» **SOURCE INFORMATION**
===
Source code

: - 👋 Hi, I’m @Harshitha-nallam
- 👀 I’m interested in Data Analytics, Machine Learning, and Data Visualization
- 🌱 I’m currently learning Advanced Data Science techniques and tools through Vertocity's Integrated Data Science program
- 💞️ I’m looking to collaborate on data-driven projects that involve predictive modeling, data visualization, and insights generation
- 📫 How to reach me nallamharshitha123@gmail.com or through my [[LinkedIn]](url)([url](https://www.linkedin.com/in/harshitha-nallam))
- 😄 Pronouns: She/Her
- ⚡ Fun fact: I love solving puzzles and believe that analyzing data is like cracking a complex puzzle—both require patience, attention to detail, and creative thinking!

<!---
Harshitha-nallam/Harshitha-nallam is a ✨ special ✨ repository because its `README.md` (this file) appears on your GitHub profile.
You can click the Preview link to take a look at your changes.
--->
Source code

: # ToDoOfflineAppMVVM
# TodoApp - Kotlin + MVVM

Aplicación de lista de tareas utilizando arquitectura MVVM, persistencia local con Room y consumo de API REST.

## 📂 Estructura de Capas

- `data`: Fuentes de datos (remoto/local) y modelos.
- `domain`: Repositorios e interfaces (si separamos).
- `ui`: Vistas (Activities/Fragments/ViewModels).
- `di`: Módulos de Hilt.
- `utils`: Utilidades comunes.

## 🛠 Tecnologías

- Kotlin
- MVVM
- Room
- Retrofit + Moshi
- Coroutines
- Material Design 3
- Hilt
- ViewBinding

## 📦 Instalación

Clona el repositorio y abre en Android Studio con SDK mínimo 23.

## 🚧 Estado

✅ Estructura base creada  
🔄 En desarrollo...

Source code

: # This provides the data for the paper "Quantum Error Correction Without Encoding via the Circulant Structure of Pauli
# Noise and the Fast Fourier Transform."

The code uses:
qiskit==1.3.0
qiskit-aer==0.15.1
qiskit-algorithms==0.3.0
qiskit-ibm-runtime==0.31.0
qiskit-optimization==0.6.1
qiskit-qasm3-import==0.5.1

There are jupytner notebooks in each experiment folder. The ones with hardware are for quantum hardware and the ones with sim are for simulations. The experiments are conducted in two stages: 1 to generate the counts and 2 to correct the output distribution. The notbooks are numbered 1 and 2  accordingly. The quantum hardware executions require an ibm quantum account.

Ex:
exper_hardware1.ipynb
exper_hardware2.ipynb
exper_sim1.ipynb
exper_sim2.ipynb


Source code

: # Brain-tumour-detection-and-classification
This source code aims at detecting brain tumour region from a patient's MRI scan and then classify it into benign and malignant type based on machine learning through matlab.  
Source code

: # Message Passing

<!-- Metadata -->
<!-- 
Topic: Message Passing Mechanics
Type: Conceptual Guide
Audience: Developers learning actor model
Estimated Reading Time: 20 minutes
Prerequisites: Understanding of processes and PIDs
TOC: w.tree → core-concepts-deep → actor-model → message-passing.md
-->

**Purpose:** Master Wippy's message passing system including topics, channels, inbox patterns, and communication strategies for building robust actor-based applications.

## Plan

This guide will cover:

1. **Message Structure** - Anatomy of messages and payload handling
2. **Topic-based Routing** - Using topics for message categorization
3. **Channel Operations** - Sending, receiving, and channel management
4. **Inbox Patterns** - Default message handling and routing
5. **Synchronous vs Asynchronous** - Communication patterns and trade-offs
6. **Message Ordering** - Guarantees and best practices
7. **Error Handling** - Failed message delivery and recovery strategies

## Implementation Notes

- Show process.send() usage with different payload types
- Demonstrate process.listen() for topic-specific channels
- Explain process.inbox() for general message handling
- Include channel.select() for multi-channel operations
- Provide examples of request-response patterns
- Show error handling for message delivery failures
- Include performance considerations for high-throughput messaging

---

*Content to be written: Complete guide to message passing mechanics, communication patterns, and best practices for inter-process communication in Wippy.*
===
» **WHAT IS REQUIRED**
Provide a count of the lines in the data above that include the word "nallam", stating the number alone.

» **ANSWER FOR THE TASK**
3